Bill Granger’s perfect weekend in Sydney
The Melbourne-born chef and food writer’s legendary brunches are served at his Granger & Co restaurants in Sydney, Tokyo, Seoul and London’s Notting Hill, Clerkenwell and King’s Cross
Sydney is an early-morning city and my wife Natalie and I get up at 5.30am to the sound of the waves crashing outside our house on Tamarama beach. We leave our three daughters to sleep in and walk for 25 minutes along the beach to Bondi where by 6am the locals are exercising and grabbing the day. We take a yoga class at BodyMindLife with Bondi’s beautiful people. They offer antigravity yoga, which I’ve not tried because it looks terrifying – like being in Cirque du Soleil.
We’ll walk to Earth Food Store to pick up a flat white made with almond milk, as well as tomatoes, cucumber, feta and bread for breakfast. Back home Edie, 16, Ines, 13, and Bunny Beatrice, 11, will be up and I’ll make us all breakfast. We drive down to Bondi for the girls’ lesson at Let’s Go Surfing.

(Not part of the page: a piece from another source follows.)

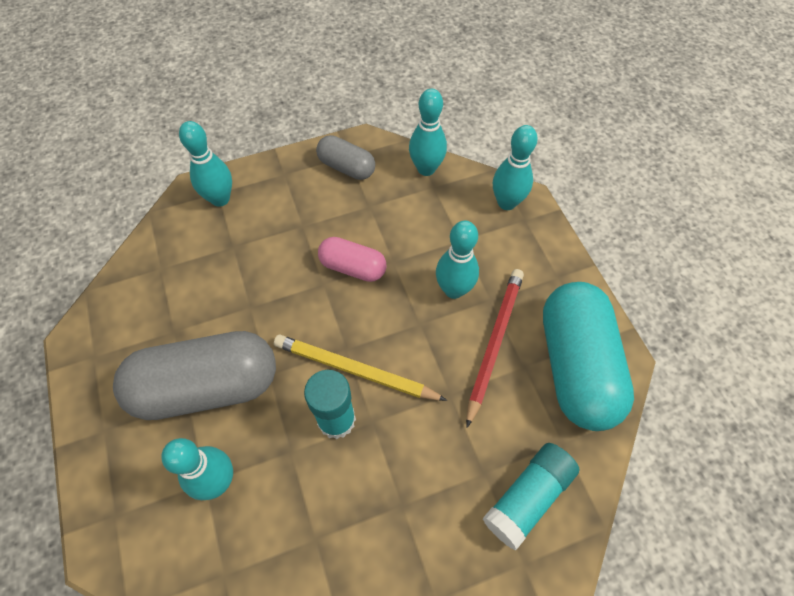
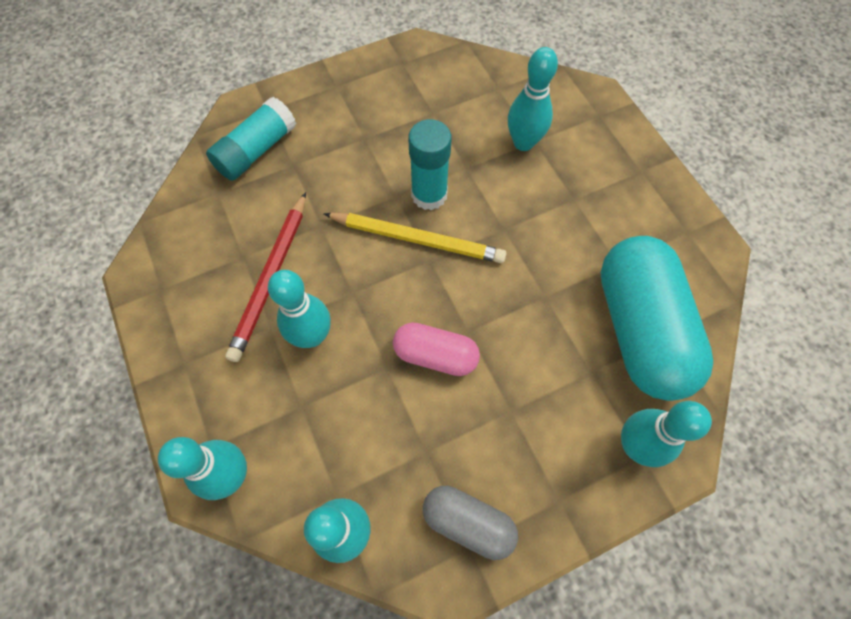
camera: 175 degrees right, 5 degrees up
grey capsule [113,331,276,420] -> none
turquoise capsule [543,282,634,431] -> turquoise capsule moved to [601,236,713,401]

I grew up in Melbourne, where there isn’t much surfing, so I surf vicariously through them.
The girls will be starving after being in the water so we’ll walk to the farmers’ market at Bondi Beach Public School for hip street food like pho and tacos, which we eat sitting on the grass. We go home to change and the kids go off to see their friends, while Natalie and I drive to the Sarah Cottier Gallery in Paddington. Sarah champions unashamedly contemporary Australian talent that I’ve been drooling over since I was an art student and recently I’ve actually bought some pieces from her; currently I’m coveting an enormous paper cyanotype of the sea and horizon by Todd McMillan.
It’s mid-afternoon by now and we stop at Fratelli Paradiso in Potts Point, which combines the warmth of a family trattoria with the sophistication of a great urban restaurant, as well as a good dose of Italian-Aussie humour. We’ll have custard bomboloni as a treat with coffee and then go to Grandiflora, a tiny matchbox of a shop bursting with flowers that was founded by my friend Saskia Havekes over 20 years ago, around the same time I opened my first restaurant in Sydney. It’s one of the best florists in the world and Saskia still supplies my home.
We go home to change and my wife and I have dinner at Bennelong in Sydney Opera House; the room is the only place in the building where you can dine and admire the view, as the others have been filled in with theatres and the like. We sit at the bar and have some small plates; last time we had smoked chicken and udon salad and fantastic Sydney rock oysters. We then head to the opera – the last one we saw there was Turandot – and if it’s not too late, we’ll stop afterwards at 10 William St for a glass of natural wine.
Sunday is a quieter day, and around 7am I walk to Iggy’s Bread for sesame seed ficelle, Pepe Saya butter and Tasmanian Miellerie honey to have for breakfast on our terrace, soaking up the sun. Then we’ll either go kayaking at Rose Bay or we’ll drive the hour up to Palm Beach; for a big treat a few years ago to show off Sydney to visiting friends, we hired a seaplane from Rose Bay to fly us up there, which was incredible – flying over the water with views of Sydney bay. We’ll have a casual lunch at The Boathouse and sit by the water with a bucket of prawns, some bread and mayonnaise. After a rest at home, we take the girls for pizza at Da Orazio. The owner Maurice Terzini is a restaurant veteran and to my mind one of the best anywhere. Da Orazio is loud and bustling with tanned staff in gleaming white T-shirts and shorts, and we’ll have the Reginella pizza with fior di latte and San Marzano tomato – or porchetta, if I’m having a wheat-free moment. By then it’s 10pm and Bondi is still full of people but we head home. With all that fresh air and exercise I sleep really well – ready for Monday morning, back to work.